With the preparations complete that had been planned to endure the winter, those at the estate, in town, and at isolated locations elsewhere, put their lives into winter living mode. Only one trip per week was required to get enough of the estate’s products to the town to serve their needs, and keep Steven Gregory’s store supplied.
People stayed relatively healthy and happy. The Doctors Bluhm had a great deal to do with the first, and a little with the second.
Percy had a great deal to do with the second. One of the things he’d acquired while in Memphis was another large screen high definition monitor and home theatre system. The town had not had a theatre for years, but each Saturday night everyone that wanted could watch a movie in the gym at the school.
People had liked the fact that Percy had working video at the estate in one of the activity rooms of the bunkhouse. Now everyone could see some of the huge collection of movies that Percy had, in addition to those that people brought from their own collections. The town’s contribution to the community night was the power from the generator for the electronics. On Saturdays the generator was run and all the other things that needed power were taken care of at the same time the movie was shown.
As during the previous winter, Percy threw a huge Christmas party, providing mostly everything except the decorations. While there’d been a few outsiders the previous time, quite a few people managed to show up for the party. The invitation with RSVP had gone out through the radio network in the area, now kept manned daily. Several government officials attended, from various jurisdictions.
The news coming in that winter was much better than that they’d received the winter before. Theirs was not the only community doing better than it had the previous winter. One final blizzard dragged on until April the next spring. There was a short break, with the snow beginning to melt, when the rains started. They were not alone in the devastation wrought by raging floods. The estate and the town fared well, but the roads suffered tremendously. There had been some maintenance the previous summer and early fall, bringing the road system to a slightly better stage of repair, making for an easier mode of travel.
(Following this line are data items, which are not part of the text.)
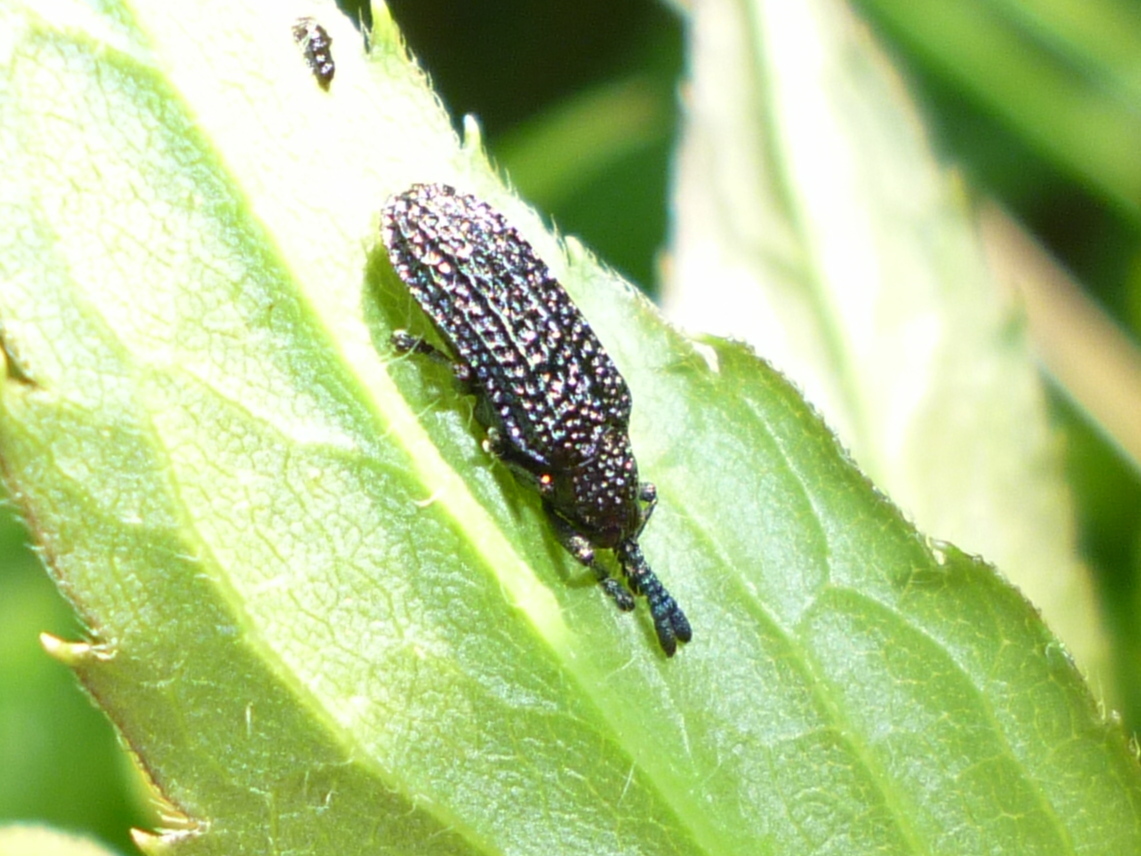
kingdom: Animalia
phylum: Arthropoda
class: Insecta
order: Coleoptera
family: Chrysomelidae
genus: Microrhopala
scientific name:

The rains and the floods wiped out many of the repairs and created much new damage. Percy used the bridging sections they’d created during the move south to span the stream he’d put a culvert in the year before. The culvert had been washed away. The parts of the bridge that had not been salvaged shifted and dammed the stream. This caused the stream to find a new route for a half mile before it merged into the old streambed again.
It took some time, after the initial rains had ceased for a while, to get a permanent low water bridge put in, using concrete rubble from the old bridge, plus rock and gravel from the nearby gravel pit. It would be washed away, probably, in another storm like the first one of the spring, but things were set up to rebuild it relatively easily and quickly.
Percy and Tom got their crops in all right that spring. Percy conserved much of the seed he had stockpiled and used the seed provided by the federal government, through the Iowa Department of Agriculture, which was one of the biggest government departments in the state now. The federal government had rescinded the laws restricting the production of hemp. Percy no longer had to grow it in violation of the law. Those in power had finally recognized the importance of the crop to the recovery of the nation, much as it been instrumental in the early days of the republic when it was a crime to not grow hemp.
Percy went back to his plan of rotation of his land. With the additional acres he’d acquired adjacent to the original estate, he was able to bring a full six hundred forty acres under cultivation, leaving three times that much each lying fallow, being built up with compost and manure from the much larger animal population, and having nutrient building cover crops planted.
Assuming reasonable harvests, there would be an excess of every product, even after harvesting for seed and local use.